Severn understood, then, why Elluvian and An’Tellarus had been sent from the room.

“A coward?”

“Death would have been a blessing, but I did not have the strength or courage to end my own life. The lives of others, yes. But not my own.”

Ybelline opened her mouth; Severn lifted a hand. She closed her mouth on whatever she had been about to say. It was Severn who spoke. “Why did you visit the Oracular Halls?”

“I wished to meet Random. Tessa spoke of her often.”

“Were you the Barrani Lord who attempted to visit her recently?”

An’Sennarin frowned. “No. I visited her but once when I had some hope remaining.”

“What did you ask her?”

“I did not ask her anything.”

“Oracles—”

“I did not ask her anything because Tessa had asked nothing,” he said. He closed his eyes. “I wanted to save them. I was afraid by then.

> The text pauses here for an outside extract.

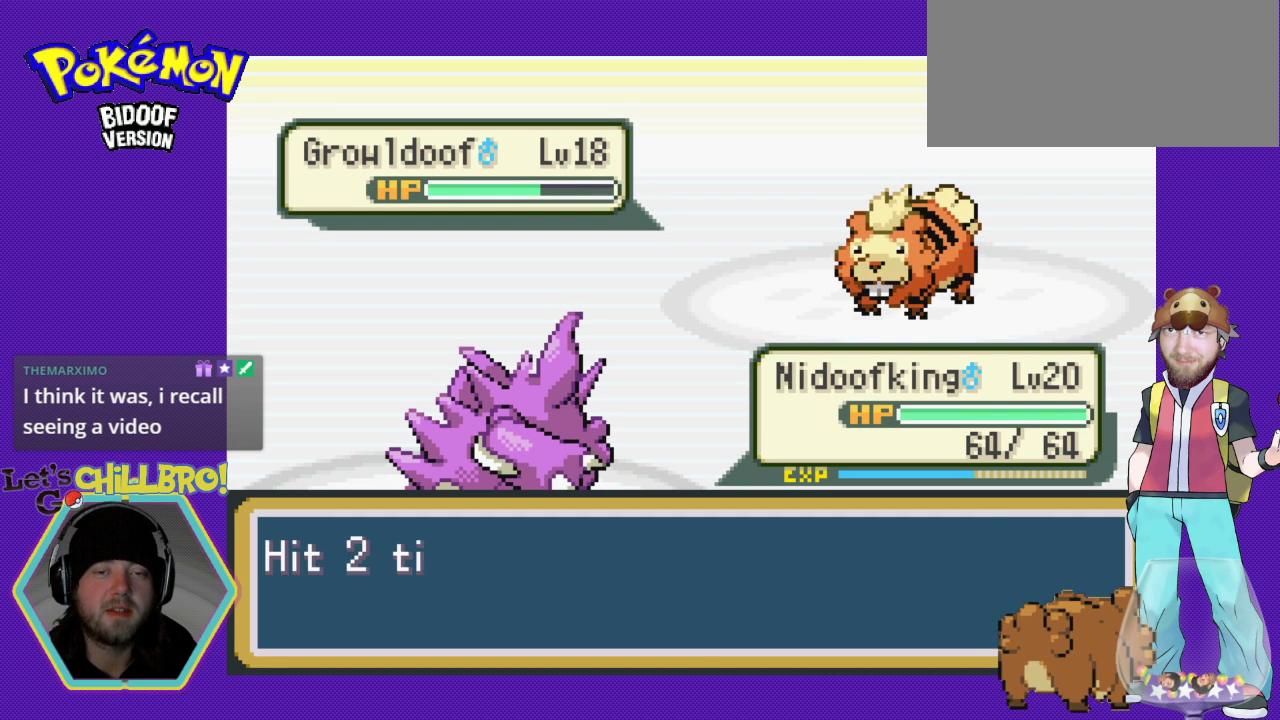
{"buttons": ["A"], "events": [[133, "A", "down"], [233, "A", "up"], [433, "A", "down"]]}
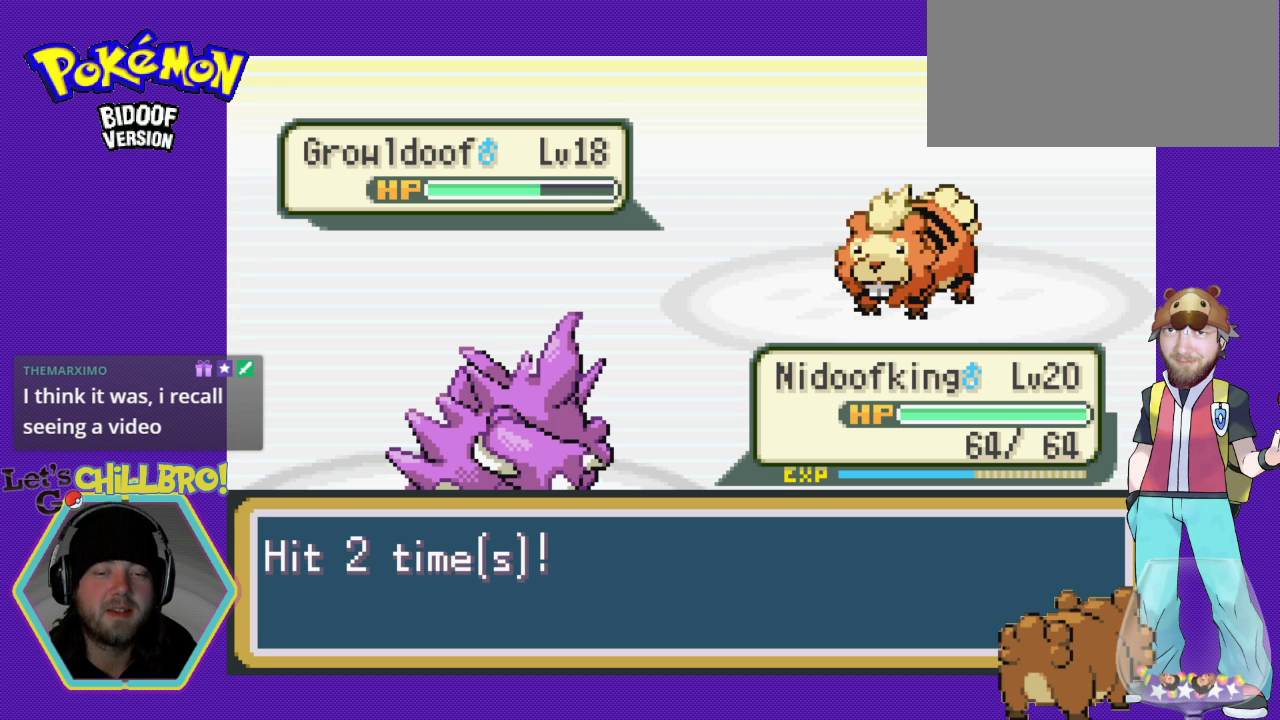
{"buttons": [], "events": [[33, "A", "up"], [233, "A", "down"], [333, "A", "up"]]}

I had told Tessa, clearly, that the only way we could safely meet was through the bond of my name. I thought the suspicion would pass. I had time.

“She didn’t. I was allowed to visit Random because Random asked it. She did not know my name; did not know that what she had given Tessa in the privacy of the Tha’alaanwasmy name. I don’t think she understands it now, although she is older. You have visited her?”

Severn nodded.

“What did you ask of her?”

“We had no intention of receiving an oracle, either. Random was a person of interest in our investigation. We wanted to ask about Tessa and her friends. No memory of the oracle given Tessa on her first visit remained in the Tha’alaan. It remained with Random, and she wanted, I think, to tell someone. Random had no fear of the Tha’alani. No fear of Ybelline.”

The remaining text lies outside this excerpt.